Tha Carter V, as it is released today, is likely a combination of new and old, featuring some material from the intended initial release and some created in the time since. It’s hard to see exactly where that line is, too. The album has plenty of the more rock-influenced, trap-style beats that have now become the norm, but Wayne had already started experimenting with that new musical direction for some time by 2012, as evidenced by his sound on mixtapes like Rebirth (2010), No I Am Not a Human Being (2010), and the other numerous “unofficial” projects he’s released since then.

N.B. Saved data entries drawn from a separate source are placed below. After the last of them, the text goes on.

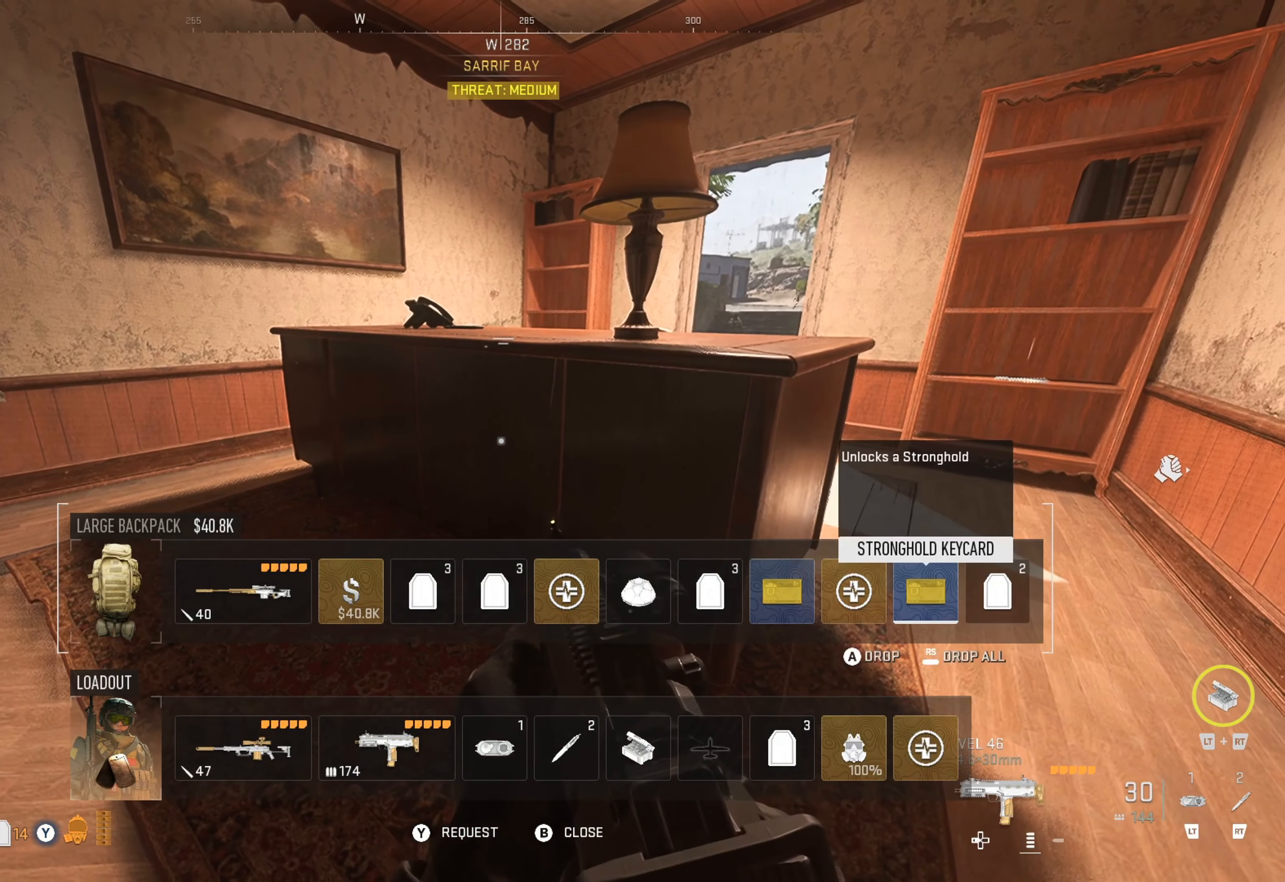
{"buttons": ["DPAD_LEFT"], "left_stick": "center", "right_stick": "center", "events": [[33, "DPAD_RIGHT", "down"], [200, "DPAD_RIGHT", "up"], [266, "DPAD_LEFT", "down"]]}
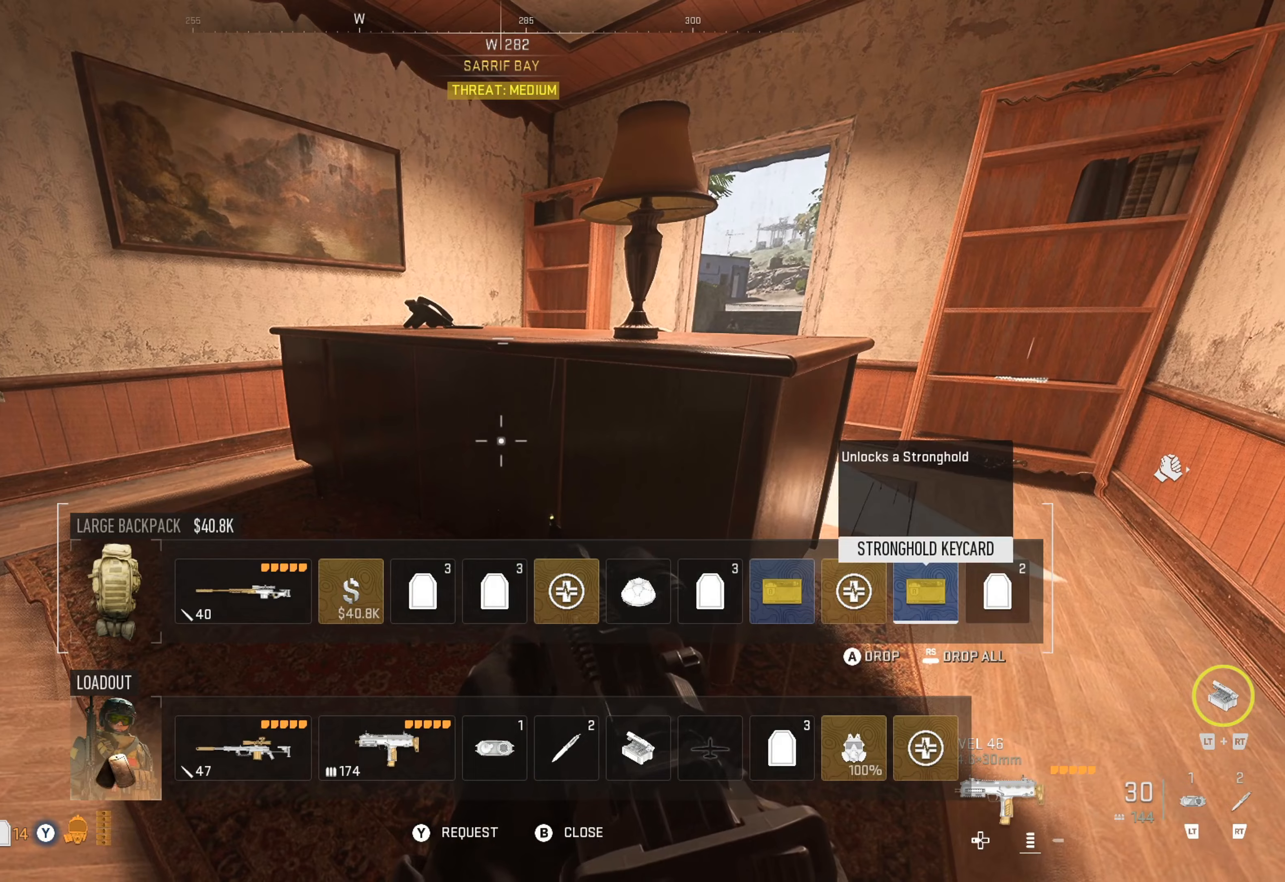
{"buttons": ["DPAD_LEFT"], "left_stick": "center", "right_stick": "center", "events": [[33, "DPAD_LEFT", "up"], [117, "DPAD_LEFT", "down"], [233, "DPAD_LEFT", "up"], [467, "DPAD_LEFT", "down"]]}
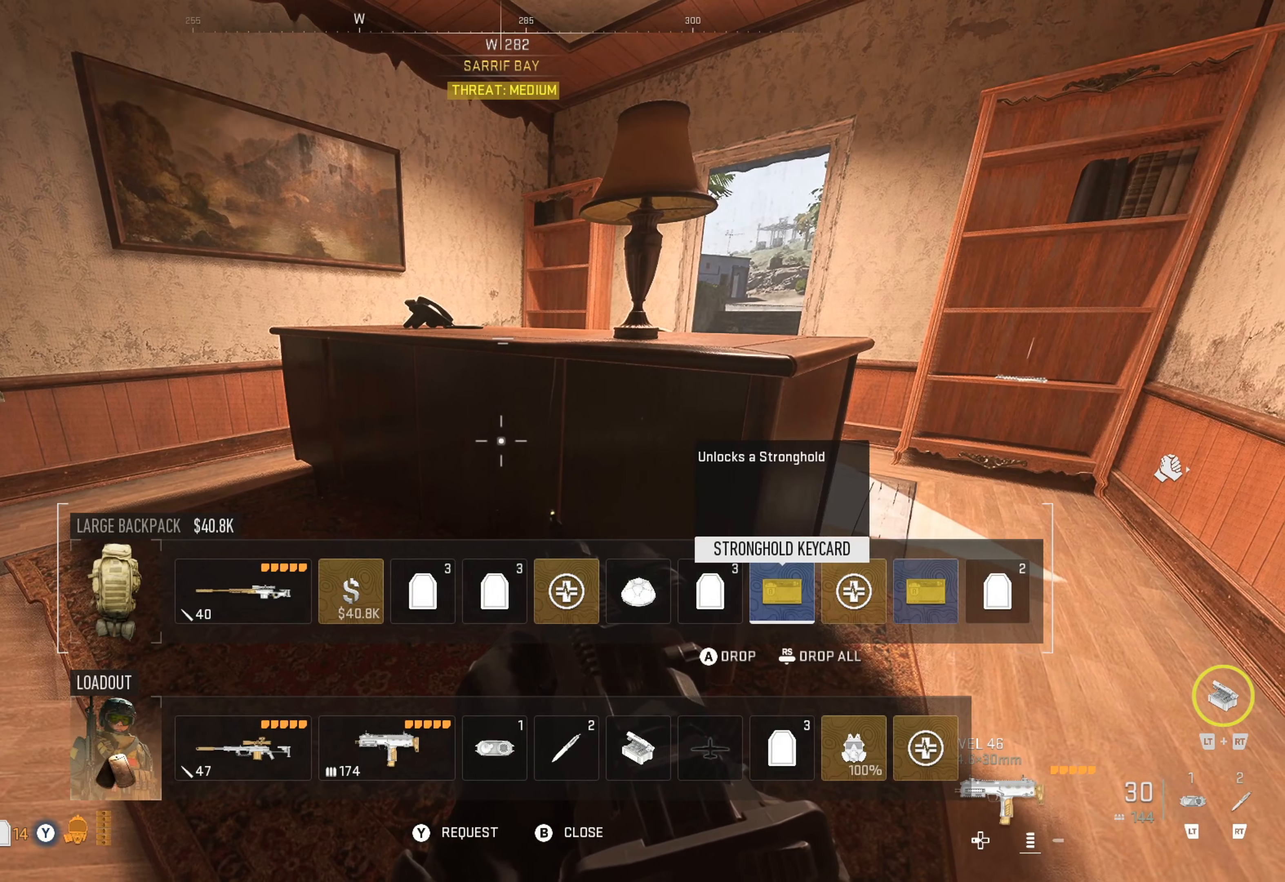
{"buttons": [], "left_stick": "center", "right_stick": "center", "events": [[67, "DPAD_LEFT", "up"], [267, "A", "down"], [367, "A", "up"]]}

While it’s surely not the same Wayne that earned the commanded him the “greatest rapper alive” crown for much of the 2000’s, it’s still a new Weezy album, and it’s still an exciting victory after years and years of waiting. Stream Tha Carter V below:

Lil Wayne – Tha Carter V – Full Album

Lil Wayne Tha Carter V Tracklisting

1. “I Love You Dwayne” (Jacida Carter)
2. “Don’t Cry” (featuring XXXTentacion)
3. “Dedicate” (samples a Barack Obama speech)
4. “Uproar”
5. “Let It Fly” (featuring Travis Scott)
6. “Can’t Be Broken”
7. “Dark Side of the Moon” (featuring Nicki Minaj)
8. “Mona Lisa” (featuring Kendrick Lamar)
9. “What About Me” (featuring Sosamann)
10. “Open Letter”
11. “Famous” (featuring Reginae Carter)
12. “Problems”
13. “Dope Niggaz” (featuring Snoop Dogg)
14. “Hittas”
15. “Took His Time”
16. “Open Safe”
17. “Start This Shit Off Right” (featuring Ashanti and Mack Maine)
18. “Demon”
19. “Mess”
20. “Dope New Gospel” (featuring Nivea)
21. “Perfect Strangers”
22. “Used 2”
23. “Let It All Work Out”

View Tracklisting

Weezy celebrated the hard-won release of the LP with a star-studded joint 36th birthday party/release party dubbed “Wayne’s World,” attended by famous friends like Stevie Wonder, Chris Brown, Big Sean, Wiz Khalifa, Timbaland, Ray J, Swae Lee and Slim Jxmmi of Rae Sremmurd, Trippie Redd, Shaggy, Trey Songz, Tiffany Haddish, Draya Michelle. You can check out a gallery of photos from the party below via Getty Images.

Lil Wayne was also just announced as the replacement for the injured Childish Gambino at the upcoming Austin City Limits festival—though we all know what happened last time he was booked as a late festival lineup addition. We won’t hold our breaths, we’ll just be over here victoriously bumping Tha Carter V.